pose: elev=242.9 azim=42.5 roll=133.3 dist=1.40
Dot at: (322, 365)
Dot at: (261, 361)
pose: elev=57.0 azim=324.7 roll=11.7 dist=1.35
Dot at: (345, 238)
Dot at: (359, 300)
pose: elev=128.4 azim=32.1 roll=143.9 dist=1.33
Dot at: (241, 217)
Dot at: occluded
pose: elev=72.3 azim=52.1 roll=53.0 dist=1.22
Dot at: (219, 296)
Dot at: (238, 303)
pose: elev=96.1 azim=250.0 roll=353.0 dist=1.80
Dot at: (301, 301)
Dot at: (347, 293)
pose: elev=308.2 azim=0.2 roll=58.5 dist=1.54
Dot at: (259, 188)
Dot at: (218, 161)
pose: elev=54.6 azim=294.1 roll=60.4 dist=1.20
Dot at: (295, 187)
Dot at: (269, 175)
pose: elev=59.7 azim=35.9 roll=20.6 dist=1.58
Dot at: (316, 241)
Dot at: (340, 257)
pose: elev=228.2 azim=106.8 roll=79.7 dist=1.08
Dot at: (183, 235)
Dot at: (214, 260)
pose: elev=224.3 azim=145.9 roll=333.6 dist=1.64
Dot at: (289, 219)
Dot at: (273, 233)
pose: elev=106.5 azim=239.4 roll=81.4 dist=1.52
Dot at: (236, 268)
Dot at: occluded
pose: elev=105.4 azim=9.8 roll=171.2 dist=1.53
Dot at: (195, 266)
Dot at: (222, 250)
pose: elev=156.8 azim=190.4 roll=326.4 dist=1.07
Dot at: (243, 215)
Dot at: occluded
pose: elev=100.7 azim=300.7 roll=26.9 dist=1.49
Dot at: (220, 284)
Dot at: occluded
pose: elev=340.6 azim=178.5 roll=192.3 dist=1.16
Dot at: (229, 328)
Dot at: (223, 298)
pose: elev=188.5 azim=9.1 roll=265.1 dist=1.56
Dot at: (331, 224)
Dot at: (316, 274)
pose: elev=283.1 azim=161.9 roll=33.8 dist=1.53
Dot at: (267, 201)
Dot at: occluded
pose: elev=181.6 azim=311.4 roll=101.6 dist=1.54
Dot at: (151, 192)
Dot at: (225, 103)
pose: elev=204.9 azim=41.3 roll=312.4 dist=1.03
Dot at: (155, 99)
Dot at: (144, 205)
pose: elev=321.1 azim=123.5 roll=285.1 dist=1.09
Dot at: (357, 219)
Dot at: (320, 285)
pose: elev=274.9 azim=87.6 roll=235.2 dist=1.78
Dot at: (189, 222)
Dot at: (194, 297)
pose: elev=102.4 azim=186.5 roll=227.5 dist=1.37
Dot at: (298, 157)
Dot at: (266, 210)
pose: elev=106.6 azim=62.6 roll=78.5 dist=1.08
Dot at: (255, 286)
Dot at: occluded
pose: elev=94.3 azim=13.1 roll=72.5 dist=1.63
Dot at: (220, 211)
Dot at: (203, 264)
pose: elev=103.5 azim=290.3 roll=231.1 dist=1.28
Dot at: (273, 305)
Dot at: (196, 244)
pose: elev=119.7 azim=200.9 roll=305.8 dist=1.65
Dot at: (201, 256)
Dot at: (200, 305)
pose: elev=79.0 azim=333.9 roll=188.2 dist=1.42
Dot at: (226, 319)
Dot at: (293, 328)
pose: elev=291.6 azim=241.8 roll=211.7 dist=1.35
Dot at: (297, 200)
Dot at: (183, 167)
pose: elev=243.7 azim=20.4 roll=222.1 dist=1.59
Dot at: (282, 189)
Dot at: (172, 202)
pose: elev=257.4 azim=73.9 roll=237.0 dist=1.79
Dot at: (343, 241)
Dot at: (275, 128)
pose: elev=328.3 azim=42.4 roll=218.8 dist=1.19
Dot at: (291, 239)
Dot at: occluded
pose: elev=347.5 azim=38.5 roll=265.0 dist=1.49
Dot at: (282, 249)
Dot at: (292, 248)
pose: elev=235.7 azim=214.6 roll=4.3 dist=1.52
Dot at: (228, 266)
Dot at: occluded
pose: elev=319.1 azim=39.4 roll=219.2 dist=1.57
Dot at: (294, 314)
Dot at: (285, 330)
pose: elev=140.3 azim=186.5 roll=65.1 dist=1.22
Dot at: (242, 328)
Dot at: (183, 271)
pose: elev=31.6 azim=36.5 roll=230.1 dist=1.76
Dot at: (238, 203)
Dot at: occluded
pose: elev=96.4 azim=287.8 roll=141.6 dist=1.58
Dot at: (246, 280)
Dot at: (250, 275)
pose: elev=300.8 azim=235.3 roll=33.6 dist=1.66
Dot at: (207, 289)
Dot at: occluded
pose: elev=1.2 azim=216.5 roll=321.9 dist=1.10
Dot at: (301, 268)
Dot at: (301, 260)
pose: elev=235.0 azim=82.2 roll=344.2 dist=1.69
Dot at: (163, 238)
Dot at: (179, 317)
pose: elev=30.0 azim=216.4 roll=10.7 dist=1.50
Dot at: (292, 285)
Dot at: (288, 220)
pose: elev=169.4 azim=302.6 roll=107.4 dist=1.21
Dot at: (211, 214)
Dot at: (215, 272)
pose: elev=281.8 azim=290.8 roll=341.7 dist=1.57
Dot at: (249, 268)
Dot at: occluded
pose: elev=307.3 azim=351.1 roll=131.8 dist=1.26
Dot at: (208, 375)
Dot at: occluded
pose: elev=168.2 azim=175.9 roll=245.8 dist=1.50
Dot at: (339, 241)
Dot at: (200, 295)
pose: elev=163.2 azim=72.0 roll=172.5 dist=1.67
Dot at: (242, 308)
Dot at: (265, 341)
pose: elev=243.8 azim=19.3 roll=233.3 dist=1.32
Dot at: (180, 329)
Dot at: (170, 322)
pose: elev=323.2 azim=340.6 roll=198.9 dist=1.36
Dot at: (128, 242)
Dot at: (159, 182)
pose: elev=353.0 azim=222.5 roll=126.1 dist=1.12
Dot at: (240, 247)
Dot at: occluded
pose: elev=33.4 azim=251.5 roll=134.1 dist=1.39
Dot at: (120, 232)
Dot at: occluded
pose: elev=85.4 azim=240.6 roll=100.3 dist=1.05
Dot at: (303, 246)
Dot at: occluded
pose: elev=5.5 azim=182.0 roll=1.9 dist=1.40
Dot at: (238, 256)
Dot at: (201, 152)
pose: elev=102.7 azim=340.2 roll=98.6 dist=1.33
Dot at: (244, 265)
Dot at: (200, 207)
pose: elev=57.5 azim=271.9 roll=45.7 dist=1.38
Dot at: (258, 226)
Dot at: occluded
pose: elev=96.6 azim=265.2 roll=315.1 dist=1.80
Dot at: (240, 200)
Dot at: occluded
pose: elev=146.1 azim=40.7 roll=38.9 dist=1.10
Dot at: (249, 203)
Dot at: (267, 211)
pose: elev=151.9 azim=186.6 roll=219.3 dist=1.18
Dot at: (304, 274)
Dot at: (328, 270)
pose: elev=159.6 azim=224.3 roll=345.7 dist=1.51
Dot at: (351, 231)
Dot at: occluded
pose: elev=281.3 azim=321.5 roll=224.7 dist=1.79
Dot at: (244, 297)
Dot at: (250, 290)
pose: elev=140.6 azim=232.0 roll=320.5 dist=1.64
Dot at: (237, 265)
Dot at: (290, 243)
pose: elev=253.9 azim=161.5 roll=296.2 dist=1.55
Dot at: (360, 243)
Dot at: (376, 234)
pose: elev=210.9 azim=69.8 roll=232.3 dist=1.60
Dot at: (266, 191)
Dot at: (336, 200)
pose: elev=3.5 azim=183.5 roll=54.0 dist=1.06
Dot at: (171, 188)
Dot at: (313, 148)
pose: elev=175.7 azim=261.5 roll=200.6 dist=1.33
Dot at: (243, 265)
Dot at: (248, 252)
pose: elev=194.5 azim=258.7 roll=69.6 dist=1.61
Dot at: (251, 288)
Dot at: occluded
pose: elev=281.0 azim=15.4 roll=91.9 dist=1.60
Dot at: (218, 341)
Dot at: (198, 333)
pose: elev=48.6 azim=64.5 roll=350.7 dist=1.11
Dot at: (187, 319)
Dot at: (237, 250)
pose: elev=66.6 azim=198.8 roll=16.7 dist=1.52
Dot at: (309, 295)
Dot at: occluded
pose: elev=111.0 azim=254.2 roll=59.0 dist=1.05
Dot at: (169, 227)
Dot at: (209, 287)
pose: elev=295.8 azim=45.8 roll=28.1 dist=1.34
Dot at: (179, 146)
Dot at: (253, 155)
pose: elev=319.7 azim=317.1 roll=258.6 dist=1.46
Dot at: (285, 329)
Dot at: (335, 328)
--------------------------------------------------
WORK TO BE COMPLETED.
Copy out, unchanged, the part of the records above that opens with the line containing "pose: elev=159.6 azim=224.3" and closes with the line containing "Dot at: (237, 250)", including both of those lines.

SOLUTION FOR THIS PROBLEM.
pose: elev=159.6 azim=224.3 roll=345.7 dist=1.51
Dot at: (351, 231)
Dot at: occluded
pose: elev=281.3 azim=321.5 roll=224.7 dist=1.79
Dot at: (244, 297)
Dot at: (250, 290)
pose: elev=140.6 azim=232.0 roll=320.5 dist=1.64
Dot at: (237, 265)
Dot at: (290, 243)
pose: elev=253.9 azim=161.5 roll=296.2 dist=1.55
Dot at: (360, 243)
Dot at: (376, 234)
pose: elev=210.9 azim=69.8 roll=232.3 dist=1.60
Dot at: (266, 191)
Dot at: (336, 200)
pose: elev=3.5 azim=183.5 roll=54.0 dist=1.06
Dot at: (171, 188)
Dot at: (313, 148)
pose: elev=175.7 azim=261.5 roll=200.6 dist=1.33
Dot at: (243, 265)
Dot at: (248, 252)
pose: elev=194.5 azim=258.7 roll=69.6 dist=1.61
Dot at: (251, 288)
Dot at: occluded
pose: elev=281.0 azim=15.4 roll=91.9 dist=1.60
Dot at: (218, 341)
Dot at: (198, 333)
pose: elev=48.6 azim=64.5 roll=350.7 dist=1.11
Dot at: (187, 319)
Dot at: (237, 250)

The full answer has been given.